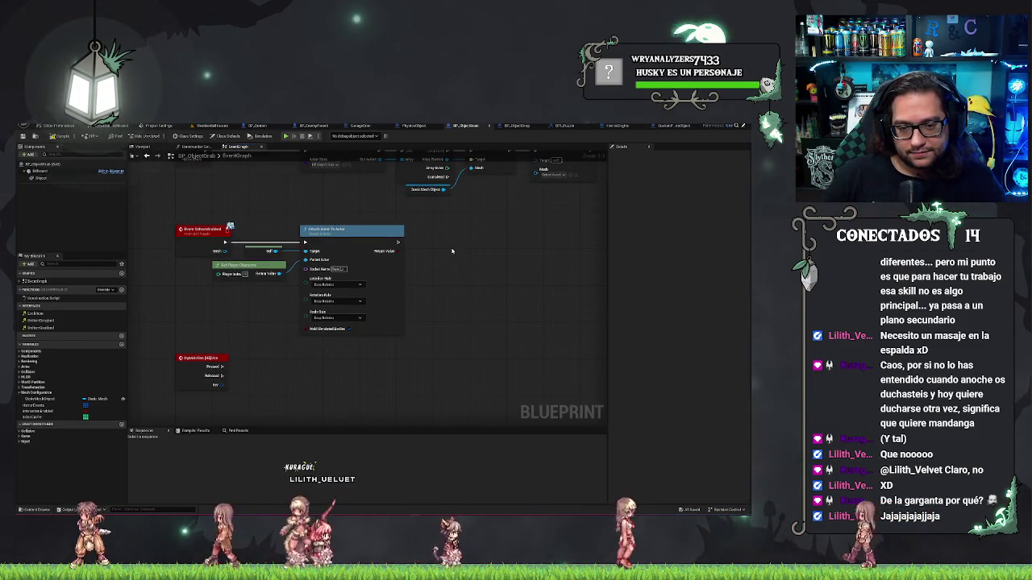
left_click_drag(452, 252, 479, 238)
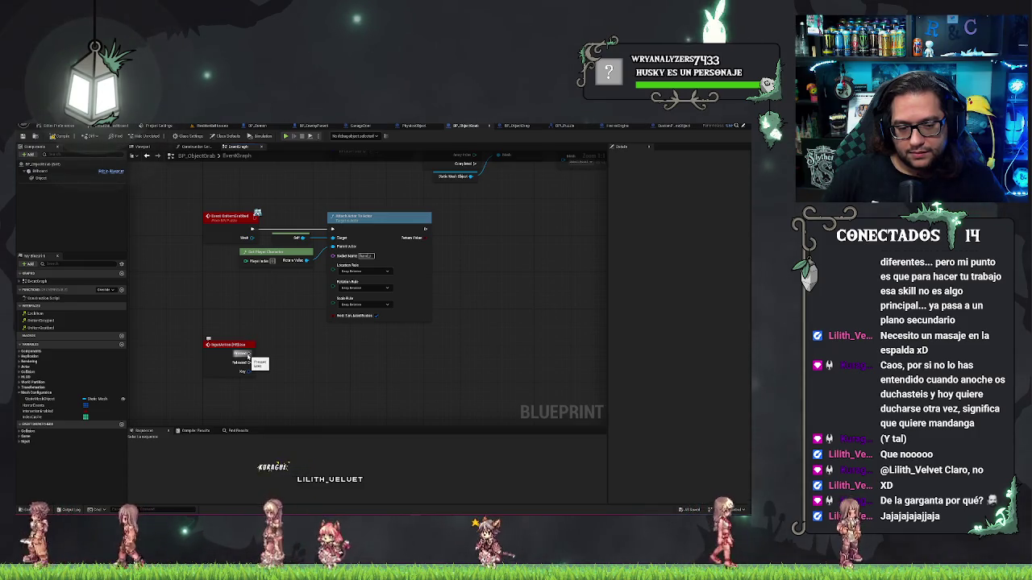
Step: Create a Boolean variable named Grabbed? in the blueprint
left_click(121, 344)
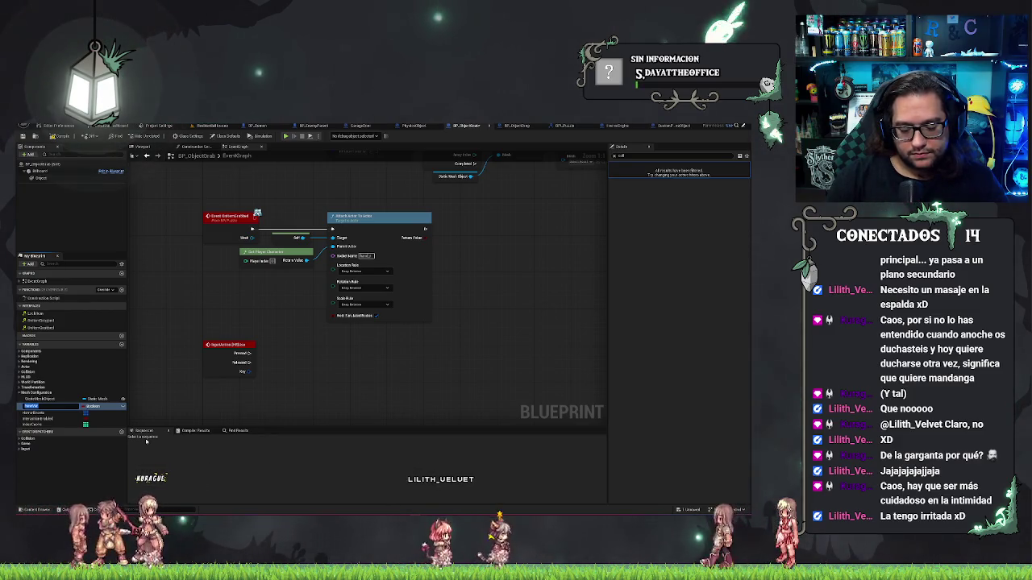
type("b")
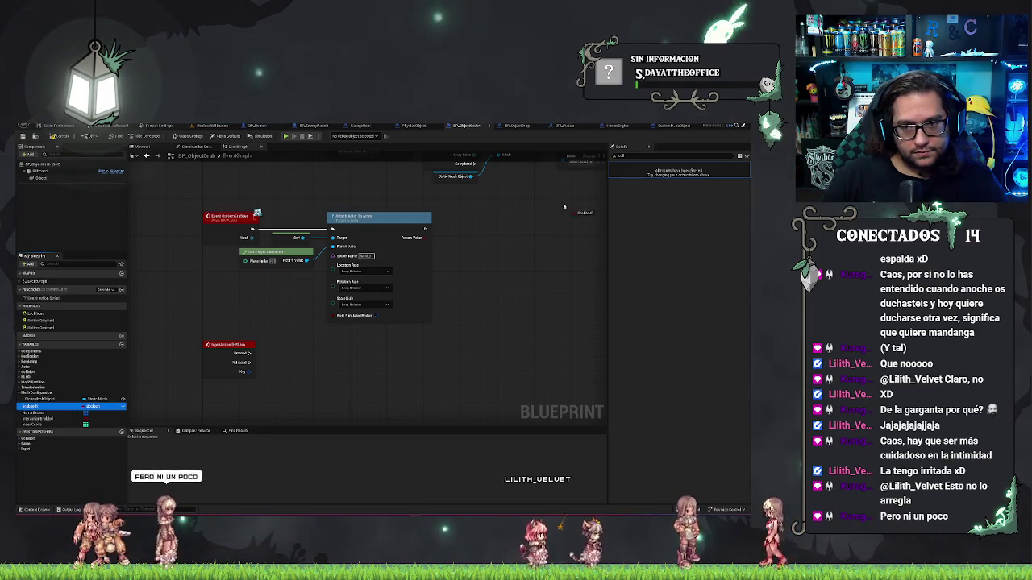
mouse_move(565, 207)
left_mouse_down()
mouse_move(449, 408)
mouse_move(400, 401)
mouse_move(483, 367)
left_mouse_up()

#### Problem to solve
Print the data exactly as written, dropping any images it holds.

#### Response to the task
left_click_drag(452, 252, 479, 238)
Step: Create a Boolean variable named Grabbed? in the blueprint
left_click(121, 344)
type("b")
mouse_move(565, 207)
left_mouse_down()
mouse_move(449, 408)
mouse_move(400, 401)
mouse_move(483, 367)
left_mouse_up()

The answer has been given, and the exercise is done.